Other mortgage banking revenues increased by $1.8 million to $3.0 million in
the first three months of 1996 from $1.2 million in the first three months
of 1995. This increase was mainly the result of higher gains on the sale of
servicing rights due to a higher level of mortgage originations and a more
favorable mix of fixed to variable rate loans.
General and administrative expenses for the current quarter increased to
$1.3 million from $1.1 million for the same period a year ago as a result of
higher mortgage production levels, due to the increase in domestic unit
deliveries, partially offset by the benefit of cost reduction programs.
10
<PAGE> 11
INCOME TAXES
Income tax expense totaled $2.3 million in the first quarter of 1996 and $.3
million in the prior year's first quarter. These amounts represented
effective income tax rates of approximately 36% and 37% in 1996 and 1995,
respectively.
LIQUIDITY AND CAPITAL RESOURCES
The Company assesses its liquidity in terms of its ability to generate cash
to fund its operating and investing activities. Historically, the Company
has funded its construction and mortgage banking concerns with internally
generated operating results and external sources of debt and equity
financing. In the first quarter of 1996, net cash used for operating,
investing and financing activities totaled $8.2 million, compared to $19.6
million used in the prior year's first quarter.
The Company's operating activities for the first quarter of 1996 provided
$22.4 million, while first quarter 1995 operating activities used $72.1
million. In the first quarter of 1996, cash was provided by a reduction in
receivables of $87.7 million and first quarter earnings of $4.1 million. The
cash provided was partially offset by cash used to fund a net investment of
$18.5 million in inventories, excluding $12.9 million of inventories
acquired through seller financing, and to pay down $51.1 million in accounts
payable, accrued expenses and other liabilities. The reduction in
receivables primarily related to a lower mortgage origination volume in the
first quarter of 1996 as compared to the fourth quarter of 1995, resulting
in a lower balance of mortgages held under commitment of sale. Inventories
increased primarily in the United States where they rose to $938.2 million
at February 29, 1996 from $901.4 million at November 30, 1995, as the
Company experienced continued growth in its domestic operations.

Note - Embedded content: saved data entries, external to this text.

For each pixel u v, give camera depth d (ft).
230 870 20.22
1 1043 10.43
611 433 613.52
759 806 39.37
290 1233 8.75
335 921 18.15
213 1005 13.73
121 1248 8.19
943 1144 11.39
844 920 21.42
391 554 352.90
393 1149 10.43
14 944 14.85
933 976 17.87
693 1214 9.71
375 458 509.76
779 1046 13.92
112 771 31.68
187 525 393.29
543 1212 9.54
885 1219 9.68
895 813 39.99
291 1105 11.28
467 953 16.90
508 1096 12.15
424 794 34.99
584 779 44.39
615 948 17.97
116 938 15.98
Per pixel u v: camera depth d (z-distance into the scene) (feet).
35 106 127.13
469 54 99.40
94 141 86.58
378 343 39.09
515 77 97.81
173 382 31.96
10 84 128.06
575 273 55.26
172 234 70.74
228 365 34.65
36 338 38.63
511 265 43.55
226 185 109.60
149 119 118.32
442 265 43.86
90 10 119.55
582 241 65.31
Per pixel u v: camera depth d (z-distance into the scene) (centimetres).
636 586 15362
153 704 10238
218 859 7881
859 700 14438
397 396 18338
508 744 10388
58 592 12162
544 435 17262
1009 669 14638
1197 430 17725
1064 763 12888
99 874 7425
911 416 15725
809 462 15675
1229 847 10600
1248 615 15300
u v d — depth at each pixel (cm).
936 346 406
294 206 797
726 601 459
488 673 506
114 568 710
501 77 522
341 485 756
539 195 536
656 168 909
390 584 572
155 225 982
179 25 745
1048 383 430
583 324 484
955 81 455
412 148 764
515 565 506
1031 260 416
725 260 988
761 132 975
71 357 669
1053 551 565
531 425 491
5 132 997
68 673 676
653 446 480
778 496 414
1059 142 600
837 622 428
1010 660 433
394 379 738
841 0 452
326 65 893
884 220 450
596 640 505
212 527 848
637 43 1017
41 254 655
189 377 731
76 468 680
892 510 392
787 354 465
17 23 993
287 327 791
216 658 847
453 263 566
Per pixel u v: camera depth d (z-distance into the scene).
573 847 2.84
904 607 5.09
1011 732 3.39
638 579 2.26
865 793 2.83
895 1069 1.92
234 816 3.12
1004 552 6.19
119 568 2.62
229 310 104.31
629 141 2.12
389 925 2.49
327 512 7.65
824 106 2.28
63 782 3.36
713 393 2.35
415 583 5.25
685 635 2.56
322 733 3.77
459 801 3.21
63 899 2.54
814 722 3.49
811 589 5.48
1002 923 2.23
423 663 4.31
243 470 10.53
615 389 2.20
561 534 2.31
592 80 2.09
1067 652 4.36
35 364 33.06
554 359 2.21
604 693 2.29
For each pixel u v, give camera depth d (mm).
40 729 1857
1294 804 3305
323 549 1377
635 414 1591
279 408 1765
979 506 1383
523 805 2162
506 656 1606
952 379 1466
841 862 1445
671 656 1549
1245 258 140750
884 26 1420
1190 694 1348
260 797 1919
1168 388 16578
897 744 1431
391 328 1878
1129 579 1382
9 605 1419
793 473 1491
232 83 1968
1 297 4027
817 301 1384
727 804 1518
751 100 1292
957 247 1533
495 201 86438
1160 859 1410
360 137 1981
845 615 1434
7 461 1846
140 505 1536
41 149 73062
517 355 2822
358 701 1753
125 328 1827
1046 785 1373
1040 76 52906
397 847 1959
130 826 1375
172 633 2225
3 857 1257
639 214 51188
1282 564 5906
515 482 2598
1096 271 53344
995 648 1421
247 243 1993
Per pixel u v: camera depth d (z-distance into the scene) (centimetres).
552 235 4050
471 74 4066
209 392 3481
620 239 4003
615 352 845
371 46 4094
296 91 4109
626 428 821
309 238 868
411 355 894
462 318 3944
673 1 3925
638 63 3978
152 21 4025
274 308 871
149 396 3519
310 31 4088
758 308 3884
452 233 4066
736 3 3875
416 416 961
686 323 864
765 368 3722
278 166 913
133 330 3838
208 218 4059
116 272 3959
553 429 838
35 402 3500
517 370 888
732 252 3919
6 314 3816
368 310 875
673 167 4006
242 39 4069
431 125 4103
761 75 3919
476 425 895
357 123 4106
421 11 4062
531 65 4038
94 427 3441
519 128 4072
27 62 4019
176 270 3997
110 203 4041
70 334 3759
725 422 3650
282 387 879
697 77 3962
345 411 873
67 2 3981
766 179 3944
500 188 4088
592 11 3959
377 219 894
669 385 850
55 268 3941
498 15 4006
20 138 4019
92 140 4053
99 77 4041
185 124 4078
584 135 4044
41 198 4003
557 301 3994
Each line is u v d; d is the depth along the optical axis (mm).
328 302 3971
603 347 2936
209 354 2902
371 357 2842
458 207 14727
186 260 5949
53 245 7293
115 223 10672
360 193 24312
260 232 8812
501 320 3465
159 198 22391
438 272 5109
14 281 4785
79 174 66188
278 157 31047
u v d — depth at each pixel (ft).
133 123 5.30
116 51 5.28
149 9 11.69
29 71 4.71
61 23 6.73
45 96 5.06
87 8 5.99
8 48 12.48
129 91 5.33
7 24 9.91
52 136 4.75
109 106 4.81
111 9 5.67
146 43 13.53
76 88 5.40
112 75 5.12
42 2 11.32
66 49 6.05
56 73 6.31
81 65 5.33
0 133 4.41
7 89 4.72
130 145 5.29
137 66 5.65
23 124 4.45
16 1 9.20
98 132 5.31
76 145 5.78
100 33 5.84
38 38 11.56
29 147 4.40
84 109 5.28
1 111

Operating activities for the first quarter of 1995 used cash for a net
investment of $78.2 million in inventories, excluding $16.6 million of
inventories acquired through seller financing, and to pay down $51.0 million
in accounts payable, accrued expenses and other liabilities. The use of cash
was partially offset by a $75.0 million reduction in receivables.
Inventories increased mainly due to the Company's continued domestic
expansion and sluggish sales rates in the first quarter of 1995. The
reduction in receivables related primarily to a decrease in mortgage
origination volume in the first quarter of 1995 when compared to the fourth
quarter of 1994.
Cash provided by investing activities totaled $4.7 million in the first
quarter of 1996 compared to cash used by investing activities of $.2 million
in the year-earlier period. In the first quarter of 1996, cash was provided
from $3.5 million in proceeds received from mortgage-backed securities,
which were principally used to pay down the collateralized mortgage
obligations for which the mortgage-backed securities have served as
collateral and $1.7 million related to investments in unconsolidated joint
ventures. Partially offsetting these proceeds was $.3 million of cash used
for other investing activities. In the first quarter of 1995, proceeds of
$2.8 million received from mortgage-backed securities provided cash from
investing activities. Among amounts offsetting these proceeds was $2.5
million of cash used for other investing activities.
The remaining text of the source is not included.